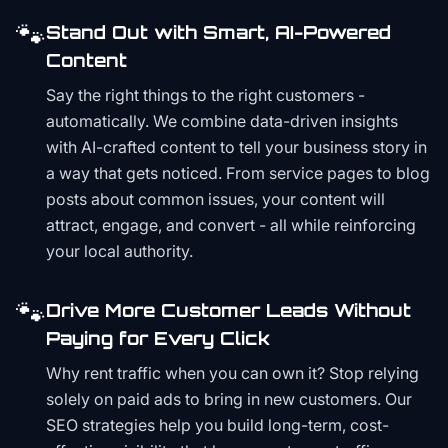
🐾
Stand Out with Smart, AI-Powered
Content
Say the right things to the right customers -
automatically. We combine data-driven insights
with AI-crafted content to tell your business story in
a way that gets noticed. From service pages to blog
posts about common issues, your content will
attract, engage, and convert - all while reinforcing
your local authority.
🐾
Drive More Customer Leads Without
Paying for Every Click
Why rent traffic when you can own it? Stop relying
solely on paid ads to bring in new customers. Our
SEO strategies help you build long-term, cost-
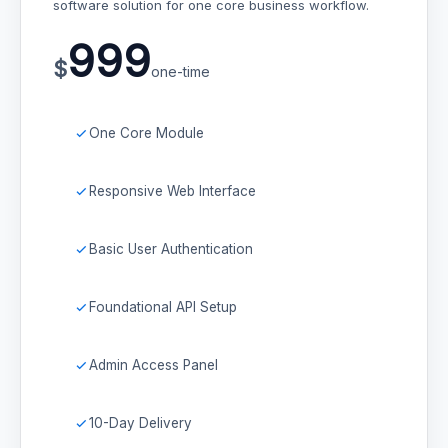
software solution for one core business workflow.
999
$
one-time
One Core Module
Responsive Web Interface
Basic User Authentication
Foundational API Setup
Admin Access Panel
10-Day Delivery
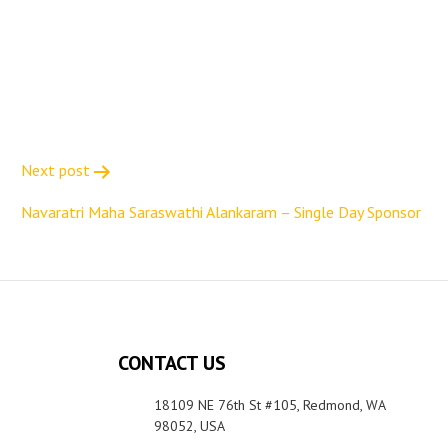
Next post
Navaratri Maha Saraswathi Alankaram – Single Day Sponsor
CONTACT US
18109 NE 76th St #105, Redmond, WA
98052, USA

---

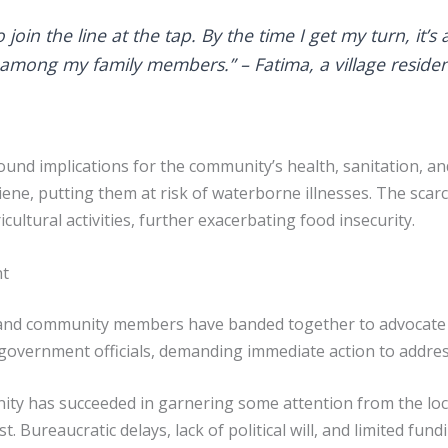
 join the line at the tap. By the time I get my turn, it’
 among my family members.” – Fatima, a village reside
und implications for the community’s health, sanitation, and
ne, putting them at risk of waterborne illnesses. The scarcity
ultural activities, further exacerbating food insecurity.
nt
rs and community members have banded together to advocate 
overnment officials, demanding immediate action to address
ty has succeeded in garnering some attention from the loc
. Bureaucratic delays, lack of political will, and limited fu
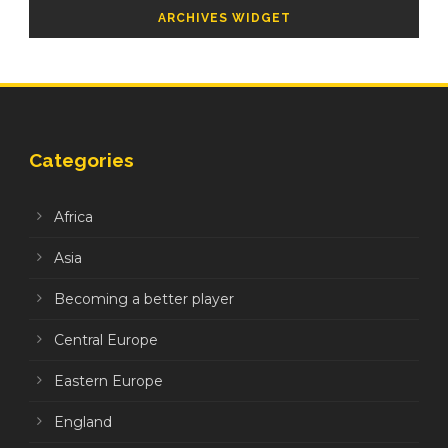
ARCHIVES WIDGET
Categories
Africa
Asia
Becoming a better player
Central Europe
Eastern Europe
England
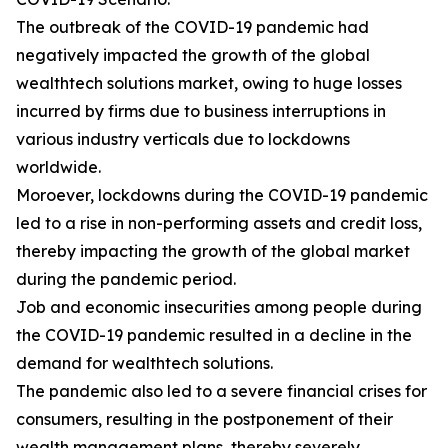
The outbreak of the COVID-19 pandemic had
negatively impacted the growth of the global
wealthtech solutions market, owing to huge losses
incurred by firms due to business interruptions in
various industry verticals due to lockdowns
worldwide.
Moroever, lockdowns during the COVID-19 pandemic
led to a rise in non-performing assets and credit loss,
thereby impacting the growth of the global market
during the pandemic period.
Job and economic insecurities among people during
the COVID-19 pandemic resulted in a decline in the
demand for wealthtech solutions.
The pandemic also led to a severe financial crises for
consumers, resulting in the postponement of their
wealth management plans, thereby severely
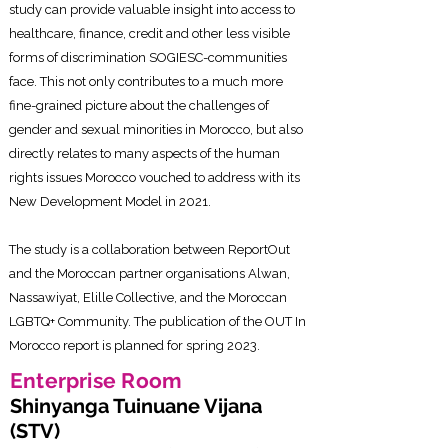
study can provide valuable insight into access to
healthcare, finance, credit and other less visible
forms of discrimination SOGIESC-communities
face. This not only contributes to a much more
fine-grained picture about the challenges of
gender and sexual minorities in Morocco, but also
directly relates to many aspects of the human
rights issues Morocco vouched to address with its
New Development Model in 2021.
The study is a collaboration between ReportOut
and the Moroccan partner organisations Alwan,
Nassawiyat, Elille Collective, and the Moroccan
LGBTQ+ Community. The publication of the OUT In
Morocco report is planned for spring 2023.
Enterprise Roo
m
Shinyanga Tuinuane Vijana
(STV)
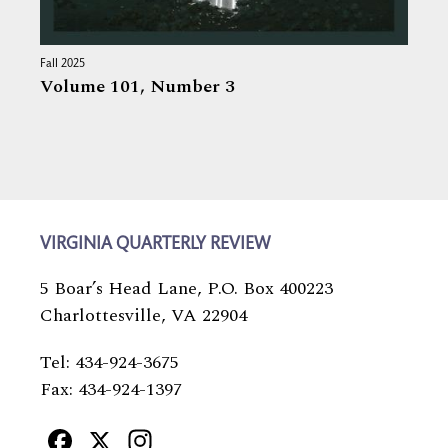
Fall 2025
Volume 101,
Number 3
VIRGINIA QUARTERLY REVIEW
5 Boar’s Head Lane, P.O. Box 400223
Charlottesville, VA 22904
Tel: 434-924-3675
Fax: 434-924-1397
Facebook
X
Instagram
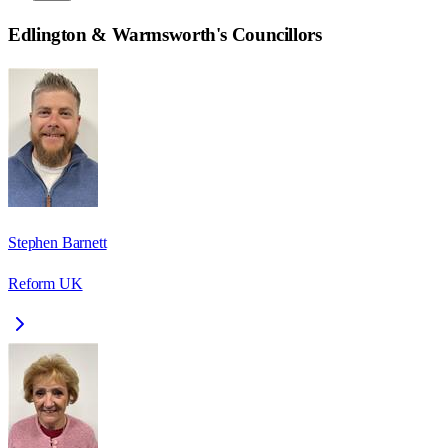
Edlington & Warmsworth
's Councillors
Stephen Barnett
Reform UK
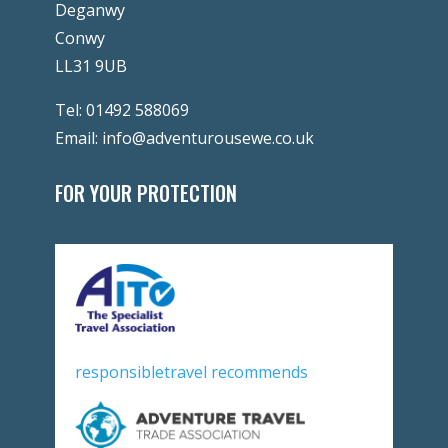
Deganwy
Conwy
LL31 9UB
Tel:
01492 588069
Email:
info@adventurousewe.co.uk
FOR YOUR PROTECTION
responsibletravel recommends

EXERCISE DESCRIPTION:
Return each line of the data above that contains the word "credit".

TASK RESULT:
led to a rise in non-performing assets and credit loss,
healthcare, finance, credit and other less visible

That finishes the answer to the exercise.